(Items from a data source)

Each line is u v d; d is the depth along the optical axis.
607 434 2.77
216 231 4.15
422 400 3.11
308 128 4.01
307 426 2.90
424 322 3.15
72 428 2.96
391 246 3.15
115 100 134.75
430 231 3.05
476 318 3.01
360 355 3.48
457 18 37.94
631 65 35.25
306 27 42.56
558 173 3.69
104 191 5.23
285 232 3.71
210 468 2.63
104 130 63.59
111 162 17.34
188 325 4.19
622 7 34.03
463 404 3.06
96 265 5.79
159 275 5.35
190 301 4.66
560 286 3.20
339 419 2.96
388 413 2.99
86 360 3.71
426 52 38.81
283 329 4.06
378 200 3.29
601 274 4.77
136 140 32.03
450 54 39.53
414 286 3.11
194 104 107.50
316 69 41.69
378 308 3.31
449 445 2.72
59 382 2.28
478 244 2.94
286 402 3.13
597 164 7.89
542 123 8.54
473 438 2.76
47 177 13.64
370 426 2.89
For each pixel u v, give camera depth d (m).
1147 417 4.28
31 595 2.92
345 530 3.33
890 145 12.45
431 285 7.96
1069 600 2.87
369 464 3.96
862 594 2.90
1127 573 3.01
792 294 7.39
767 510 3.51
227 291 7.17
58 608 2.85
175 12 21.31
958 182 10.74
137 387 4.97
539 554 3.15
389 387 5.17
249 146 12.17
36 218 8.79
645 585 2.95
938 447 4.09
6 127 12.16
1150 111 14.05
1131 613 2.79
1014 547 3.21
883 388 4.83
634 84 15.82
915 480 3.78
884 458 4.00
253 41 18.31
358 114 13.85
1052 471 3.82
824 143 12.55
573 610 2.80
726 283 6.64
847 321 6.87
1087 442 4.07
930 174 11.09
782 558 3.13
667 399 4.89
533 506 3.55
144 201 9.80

* * *

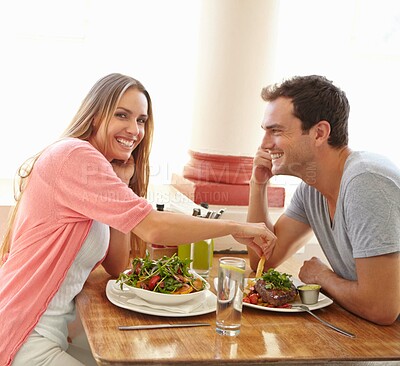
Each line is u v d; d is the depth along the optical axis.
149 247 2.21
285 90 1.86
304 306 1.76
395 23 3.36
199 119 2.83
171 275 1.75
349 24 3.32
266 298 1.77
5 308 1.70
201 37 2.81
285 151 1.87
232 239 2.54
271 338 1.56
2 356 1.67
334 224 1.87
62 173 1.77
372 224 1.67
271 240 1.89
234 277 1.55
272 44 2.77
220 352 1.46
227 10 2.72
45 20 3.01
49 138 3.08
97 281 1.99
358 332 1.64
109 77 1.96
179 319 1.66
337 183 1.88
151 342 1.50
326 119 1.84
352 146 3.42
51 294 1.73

WHAT TO PRODUCE
Output the lines above exactly, but only those between the line holding "457 18 37.94" and the line holding "414 286 3.11", inclusive.

WORKED SOLUTION
457 18 37.94
631 65 35.25
306 27 42.56
558 173 3.69
104 191 5.23
285 232 3.71
210 468 2.63
104 130 63.59
111 162 17.34
188 325 4.19
622 7 34.03
463 404 3.06
96 265 5.79
159 275 5.35
190 301 4.66
560 286 3.20
339 419 2.96
388 413 2.99
86 360 3.71
426 52 38.81
283 329 4.06
378 200 3.29
601 274 4.77
136 140 32.03
450 54 39.53
414 286 3.11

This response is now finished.